Mit vereinten Kräften haben die Oberheimbacher ihren Ort aufgeräumt. (Bild: Tobias Eisenbach-Korn)
Mit vereinten Kräften haben die Oberheimbacher ihren Ort aufgeräumt. (Bild: Tobias Eisenbach-Korn)

Das Schlimmste ist überstanden. Aber die tatsächlichen Folgen sind noch nicht absehbar. Laut Bürgermeister Leinberger gibt es noch keine Schätzung über die Höhe der Schäden. Fakt ist: Mindestens ein Haus ist unbewohnbar und muss abgerissen werden. Von den betroffenen Anwohnern, überwiegend ältere Frauen, wollen viele nicht mehr in die alten Wohnungen zurückkehren, selbst wenn es möglich wäre. Zu tief sitzt die Angst vor einem erneuten Hochwasser. Die meisten haben einen Großteil ihres Hab und Guts verloren. Nathalie Hartenstein und Ronny Licht sind bereits in ihr neues Haus zurückgekehrt, in dem noch die Trockengeräte laufen. Sind neue Unwetter angesagt, stellen sie sich nachts mehrmals einen Wecker, um zu gucken, ob das Wasser wieder kommt. Ruhig schlafen? Das geht noch nicht.

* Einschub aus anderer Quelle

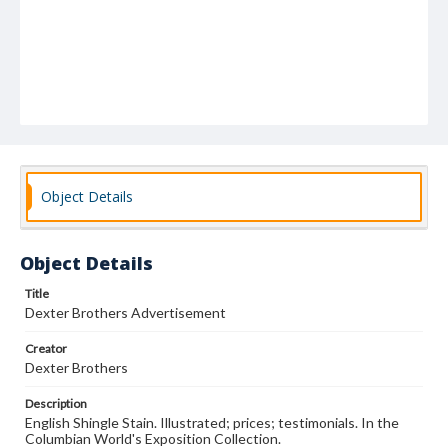
Object Details
Object Details
Title
Dexter Brothers Advertisement
Creator
Dexter Brothers
Description
English Shingle Stain. Illustrated; prices; testimonials. In the
Columbian World's Exposition Collection.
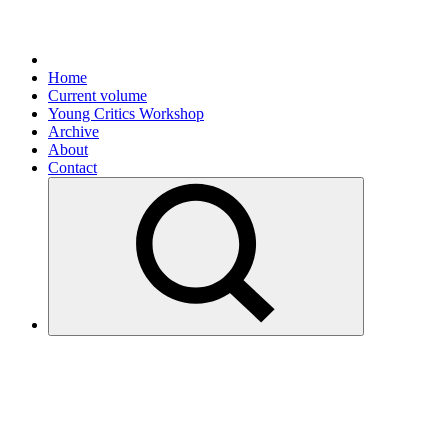
Home
Current volume
Young Critics Workshop
Archive
About
Contact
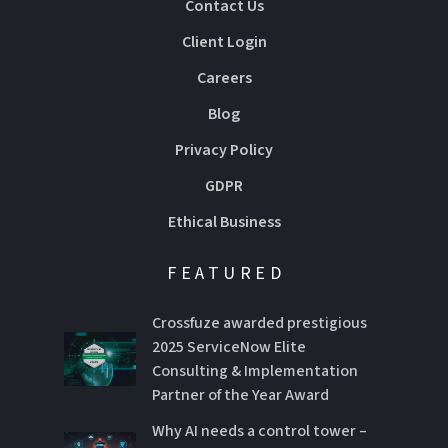
Contact Us
Client Login
Careers
Blog
Privacy Policy
GDPR
Ethical Business
FEATURED
Crossfuze awarded prestigious
2025 ServiceNow Elite
Consulting & Implementation
Partner of the Year Award
Why AI needs a control tower –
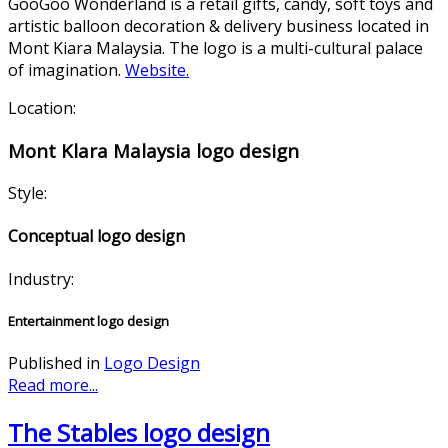
GooGoo Wonderland is a retail gifts, candy, soft toys and
artistic balloon decoration & delivery business located in
Mont Kiara Malaysia. The logo is a multi-cultural palace
of imagination.
Website.
Location:
Mont Klara Malaysia logo design
Style:
Conceptual logo design
Industry:
Entertainment logo design
Published in
Logo Design
Read more...
The Stables logo design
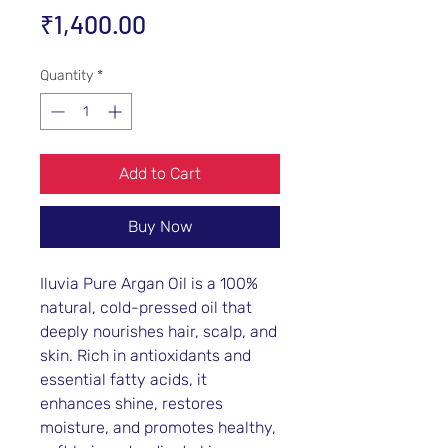
Price
₹1,400.00
Quantity
*
Add to Cart
Buy Now
Iluvia Pure Argan Oil is a 100%
natural, cold-pressed oil that
deeply nourishes hair, scalp, and
skin. Rich in antioxidants and
essential fatty acids, it
enhances shine, restores
moisture, and promotes healthy,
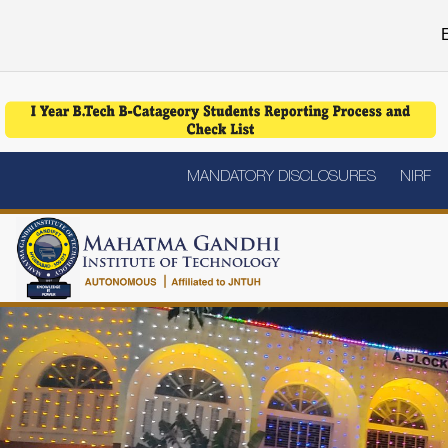
E
MANDATORY DISCLOSURES
NIRF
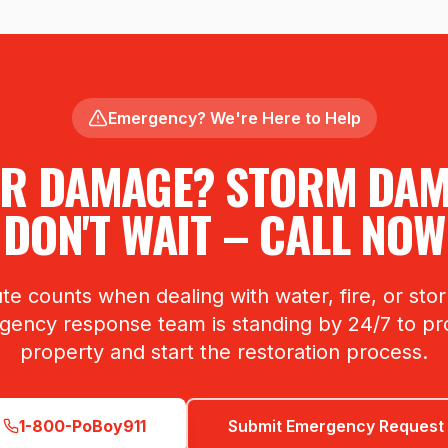
Emergency? We're Here to Help
R DAMAGE? STORM DA
DON'T WAIT – CALL NOW
te counts when dealing with water, fire, or st
ency response team is standing by 24/7 to pr
property and start the restoration process.
1-800-PoBoy911
Submit Emergency Request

Vielen Dank an die Oberheimbacher, die mir für diesen Beitrag von ihren Erlebnissen berichtet und mir Bilder zur Verfügung gestellt haben.
Wer dem Ort und seinen Bewohnern helfen möchte: Die Gemeinde Oberheimbach hat über die VG ein Spendenkonto für die Flutopfer eingerichtet.
Sparkasse Rhein-Nahe
IBAN: DE05 5605 0180 0030 0134 78
Kennwort: Flutopfer

Ein Kommentar

  • Puh, mitreißend geschrieben.. Und leider real. Umso älter wir werden, destodesto mehr erschüttern diese Katastrophen das Selbstverständnis im täglichen Dasein, ich wünsche allen Betroffenen, ganz besonders den alten Damen, das sie bald wieder festen Boden, im übertragenen Sinne, unter den Füßen haben und sich wieder sicher fühlen, das mag etwas dauern, aber es wird mit der Zeit. Dafür sind wir Menschen, wir finden uns wieder ein, jeder mit seinem Tempo, und die Angst verblasst, und das ist gut so.